I am curious as to how the Google geocoder works.
I have been studying some implementations of open source geocoders like geocommons' geocoder or PostGIS's new Tiger Geocoder. This is roughly what I know so far (to hopefully prove that I have been doing my homework) :
I realize that at the core of the open source geocoders, there are three main elements.
1.- An address normalizer that takes an arbitrary string and normalizes it (taking the example from here):
normalize_address('address string');
e.g.: SELECT naddy.* FROM normalize_address('29645 7th Street SW Federal Way 98023') AS naddy;
address | predirabbrev | streetname | streettypeabbrev | postdirabbrev | internal | location | stateabbrev | zip | parsed
---------+-------------+-----------------------+------------------+---------------+----------+----------+-------------+-------+--------
29645 | | 7th Street SW Federal | Way | | | | | 98023 |
and:
2.- A geocoder that does some magical fuzzy matching for names where the core algorithm is the Levenshtein Distance.
A good example is the one from the Wikipedia article where it calculates the Levenshtein distance between the words kitten and sitting (the distance is 3 since that is the number of edits required to change one string into the other):
kitten → sitten (substitution of 's' for 'k')
sitten → sittin (substitution of 'i' for 'e')
sittin → sitting (insertion of 'g' at the end).
3.- Some interpolation of the street segments at the end to guess where the house is. I downloaded a chunk of the free Census Tiger street dataset to create this example.
In the example above, the street segment of interest (Schaeffer Hills Dr) has a from node that starts at 300 (so 300 Schaeffer Hills Dr) and a to node that ends on 400 (400 Schaeffer Hills Drv). If I matched to this Schaeffer Hills Drv, and the request was for street 310, then the algorithm would just interpolate to it (traverse 10% of it) to where my green arrow is.

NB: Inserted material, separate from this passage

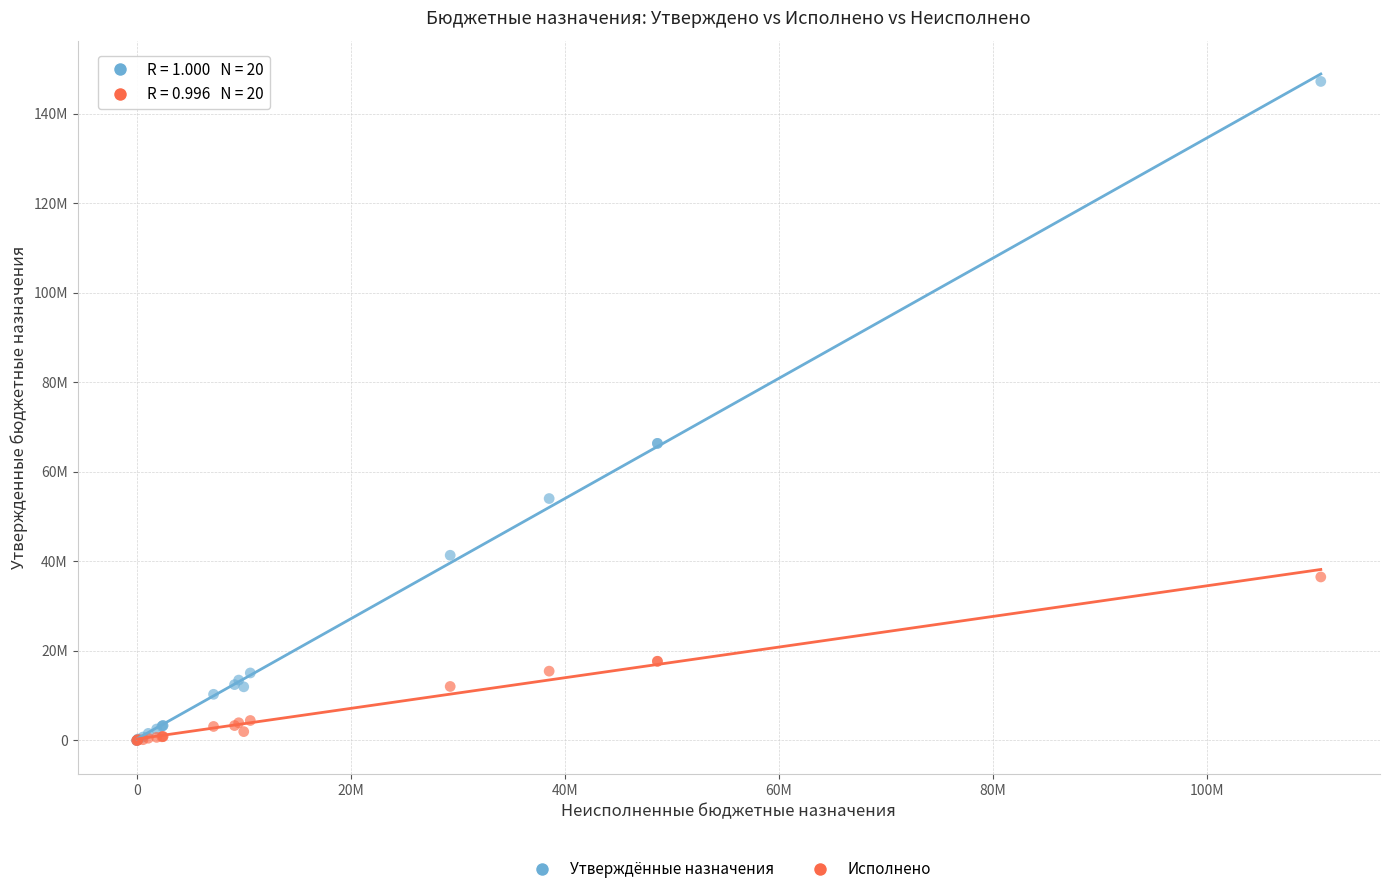

Which series reaches the maximum Y coordinate?

Утверждённые назначения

This is what the Open Source geocoder tools do. Nevertheless, Google is clearly smarter than that and uses all kinds of non-traditional hints.
How so?
For example, I can type 680 Mission st (no city, state, county, anything at all). Most of the standard address normalizers would blow up because they would find too many matches. But since I am in SF, I am guessing google uses my ip to get some geoip-like information, does some expanding bounding as a hint with some fuzzy search, and right away finds the closest segment that matches and tells me that's my answer (which is correct!).
I am looking for answers that can shed some more light into how the Google geocoder works besides the techniques that I described above.
Update:
OK, so far we have two kinds of hints listed
- Geoip as hints
- Area of Interest Bounding Box (see Paul's example).
- Others?